** START OF INPUT FOR THIS TASK **

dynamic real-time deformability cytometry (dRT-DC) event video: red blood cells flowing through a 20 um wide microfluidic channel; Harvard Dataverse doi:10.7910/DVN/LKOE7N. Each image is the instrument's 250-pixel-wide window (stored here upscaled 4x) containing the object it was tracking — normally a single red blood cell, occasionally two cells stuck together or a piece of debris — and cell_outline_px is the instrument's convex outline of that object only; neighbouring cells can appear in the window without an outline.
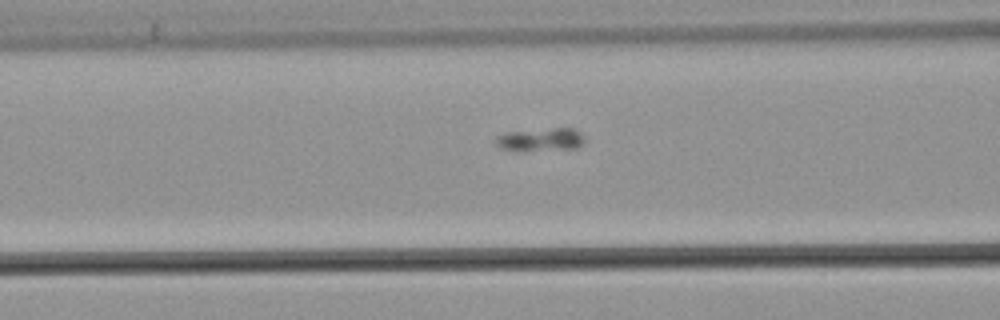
{"species": "common noctule bat (a hibernating species)", "species_latin": "Nyctalus noctula", "temperature_condition": "warm", "stored_images_in_passage": 44, "camera_frame_rate_fps": 3000, "um_per_image_px": 0.085, "animal": {"sex": "male", "body_mass_g": 21.5, "forearm_length_mm": 52.0}, "frame": {"image": 1, "passage_image": 15, "time_ms": 4.667, "image_size_px": [1000, 320], "cell_outline_px": [[584, 140], [576, 148], [520, 152], [512, 152], [500, 148], [496, 144], [496, 136], [508, 132], [556, 128], [572, 128], [580, 132], [584, 136]], "centroid_in_image_um": [45.9, 11.89], "position_along_channel_um": 120.7, "area_um2": 12.14}}
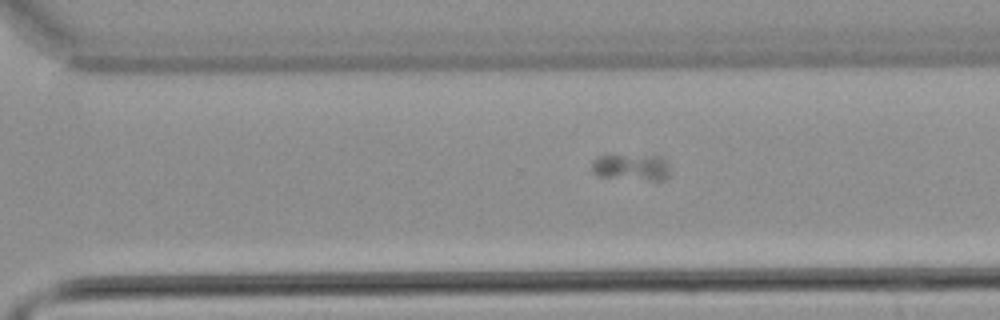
{"frame": {"image": 2, "passage_image": 32, "time_ms": 10.333, "image_size_px": [1000, 320], "cell_outline_px": [[668, 176], [664, 180], [652, 180], [596, 176], [592, 172], [592, 160], [596, 156], [660, 156], [668, 164]], "centroid_in_image_um": [53.63, 14.22], "position_along_channel_um": 317.0, "area_um2": 11.85}}
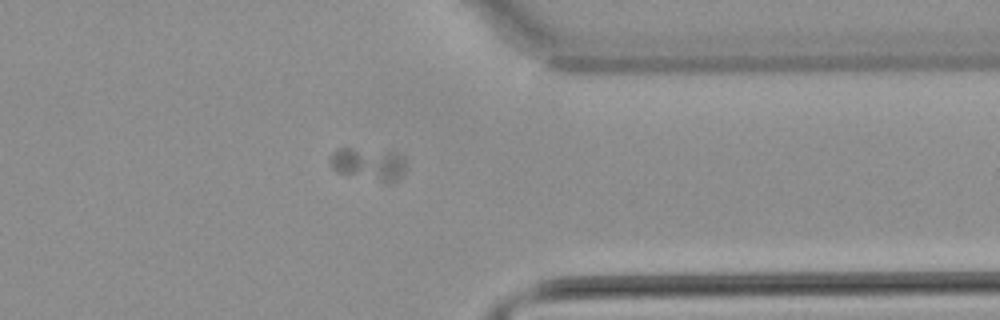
{"frame": {"image": 3, "passage_image": 38, "time_ms": 12.333, "image_size_px": [1000, 320], "cell_outline_px": [[404, 172], [396, 180], [388, 184], [384, 184], [336, 172], [332, 168], [328, 160], [328, 156], [336, 148], [352, 148], [396, 152], [404, 160]], "centroid_in_image_um": [31.26, 13.96], "position_along_channel_um": 380.1, "area_um2": 14.8}}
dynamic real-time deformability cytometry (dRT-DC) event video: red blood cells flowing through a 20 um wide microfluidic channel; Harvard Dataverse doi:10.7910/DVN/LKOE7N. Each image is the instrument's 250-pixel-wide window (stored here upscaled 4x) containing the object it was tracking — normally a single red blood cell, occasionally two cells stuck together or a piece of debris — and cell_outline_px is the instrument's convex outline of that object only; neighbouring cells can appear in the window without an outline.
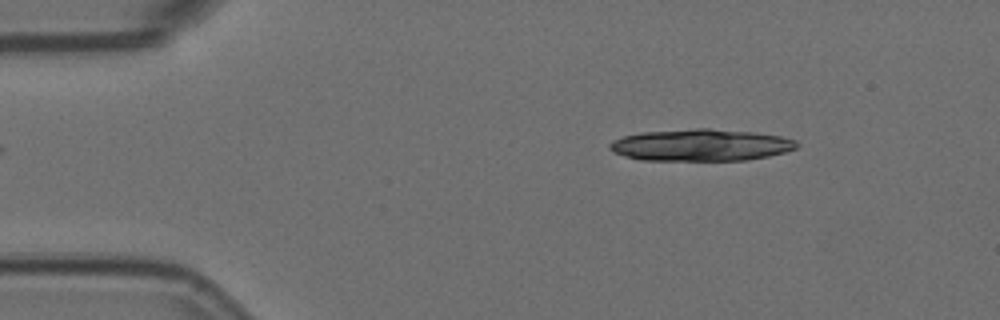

** END OF INPUT FOR THIS TASK **

WHAT IS NEEDED:
Above are the records; reproduce them exactly and leave out the pictures.

TASK RESPONSE:
dynamic real-time deformability cytometry (dRT-DC) event video: red blood cells flowing through a 20 um wide microfluidic channel; Harvard Dataverse doi:10.7910/DVN/LKOE7N. Each image is the instrument's 250-pixel-wide window (stored here upscaled 4x) containing the object it was tracking — normally a single red blood cell, occasionally two cells stuck together or a piece of debris — and cell_outline_px is the instrument's convex outline of that object only; neighbouring cells can appear in the window without an outline.
{"species": "common noctule bat (a hibernating species)", "species_latin": "Nyctalus noctula", "temperature_condition": "warm", "stored_images_in_passage": 44, "camera_frame_rate_fps": 3000, "um_per_image_px": 0.085, "animal": {"sex": "male", "body_mass_g": 21.5, "forearm_length_mm": 52.0}, "frame": {"image": 1, "passage_image": 15, "time_ms": 4.667, "image_size_px": [1000, 320], "cell_outline_px": [[584, 140], [576, 148], [520, 152], [512, 152], [500, 148], [496, 144], [496, 136], [508, 132], [556, 128], [572, 128], [580, 132], [584, 136]], "centroid_in_image_um": [45.9, 11.89], "position_along_channel_um": 120.7, "area_um2": 12.14}}
{"frame": {"image": 2, "passage_image": 32, "time_ms": 10.333, "image_size_px": [1000, 320], "cell_outline_px": [[668, 176], [664, 180], [652, 180], [596, 176], [592, 172], [592, 160], [596, 156], [660, 156], [668, 164]], "centroid_in_image_um": [53.63, 14.22], "position_along_channel_um": 317.0, "area_um2": 11.85}}
{"frame": {"image": 3, "passage_image": 38, "time_ms": 12.333, "image_size_px": [1000, 320], "cell_outline_px": [[404, 172], [396, 180], [388, 184], [384, 184], [336, 172], [332, 168], [328, 160], [328, 156], [336, 148], [352, 148], [396, 152], [404, 160]], "centroid_in_image_um": [31.26, 13.96], "position_along_channel_um": 380.1, "area_um2": 14.8}}
dynamic real-time deformability cytometry (dRT-DC) event video: red blood cells flowing through a 20 um wide microfluidic channel; Harvard Dataverse doi:10.7910/DVN/LKOE7N. Each image is the instrument's 250-pixel-wide window (stored here upscaled 4x) containing the object it was tracking — normally a single red blood cell, occasionally two cells stuck together or a piece of debris — and cell_outline_px is the instrument's convex outline of that object only; neighbouring cells can appear in the window without an outline.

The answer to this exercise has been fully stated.